ドキドキしながら目を向けると、嬉しそうに微笑む朔ちゃんの顔があった。
「けいちゃん…僕、嬉しい。けいちゃんが気持ちよくなってくれたことも、恥ずかしいの我慢して気持ちいいって言ってくれたことも嬉しくて仕方ない」
その言葉にさらに恥ずかしくなる。
「やっとだ……やっと、進むことができる」
「え?」
どういう意味? と目を向けると、朔ちゃんは返事の代わりに首を横に振って私を見つめた。
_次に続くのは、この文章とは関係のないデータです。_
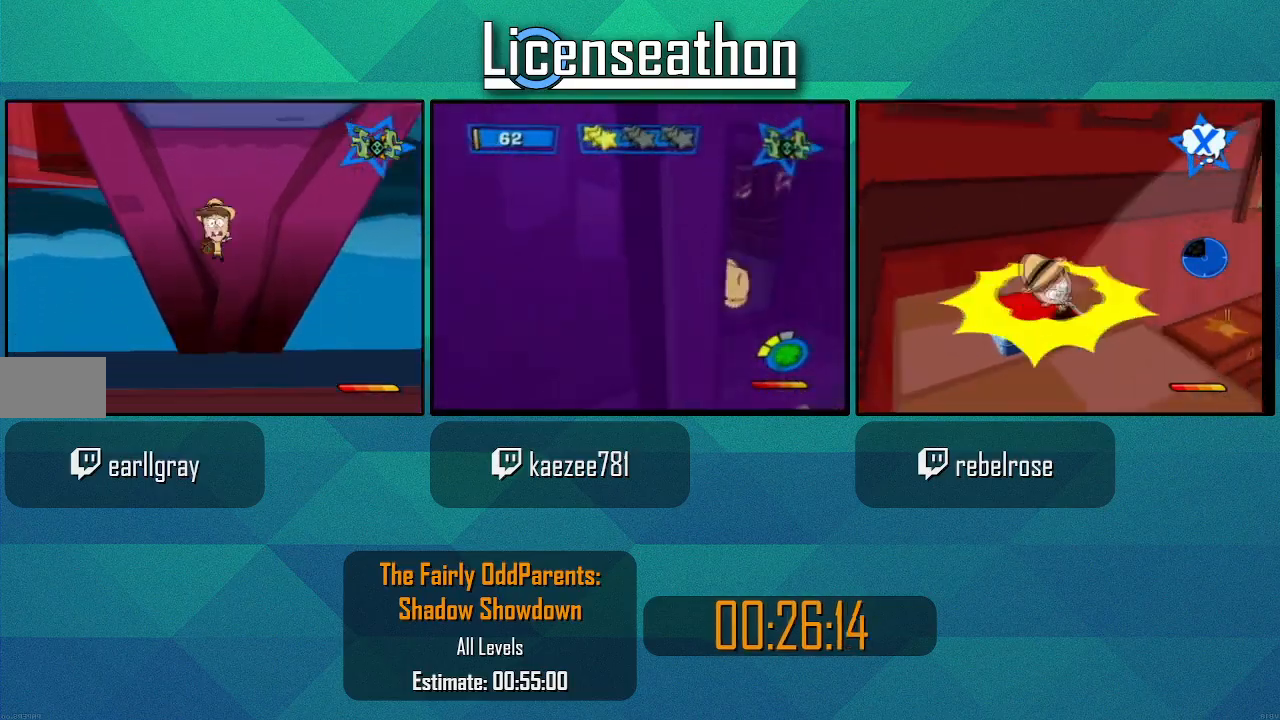
Gameplay with a controller (Nintendo layout); each line is a JSON object with the inputs held at the frame after it (dt_ms = milliseconds from this image to that frame). "events" lists button and stick changes between this image and that frame as [ms after this image, input, new state], when the widget could be followed in between. Not read: L3 R3.
{"dt_ms": 500, "buttons": [], "left_stick": "center", "right_stick": "center", "events": [[450, "right_stick", "center"]]}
さっきまでとは全く違う、やわらかくて温かいまなざしで。
「けいちゃん、好きだよ。大好き…」
ベッドについていた手を曲げて肘をつき、私の髪に触れる。
「僕以上にけいちゃんのこと好きなやつ、いないと思うよ」
それは……私もそんな気がしてきた。
「諦めが悪いのは、自分的には長所だと思ってる」
「一歩、間違えたらストーカー…」
私がぽつりとこぼした言葉に一瞬ムッとしたものの、すぐにふふんっと鼻で笑い、
「なんとでも言って。まぁ、けいちゃんが本気で嫌がることはしないから安心して?」とにっこりする朔ちゃん。
「…僕がけいちゃんを惚れさせるのが先か、けいちゃんが僕に惚れるのが先か…」
言ってること同じじゃない? と考えていると
「いずれにしても、ぜんぶをもらうから…覚悟しててね?」
私の髪をくるくると指に巻きつけ、そこに軽く唇を落とし、あの日と同じように…不敵に笑った。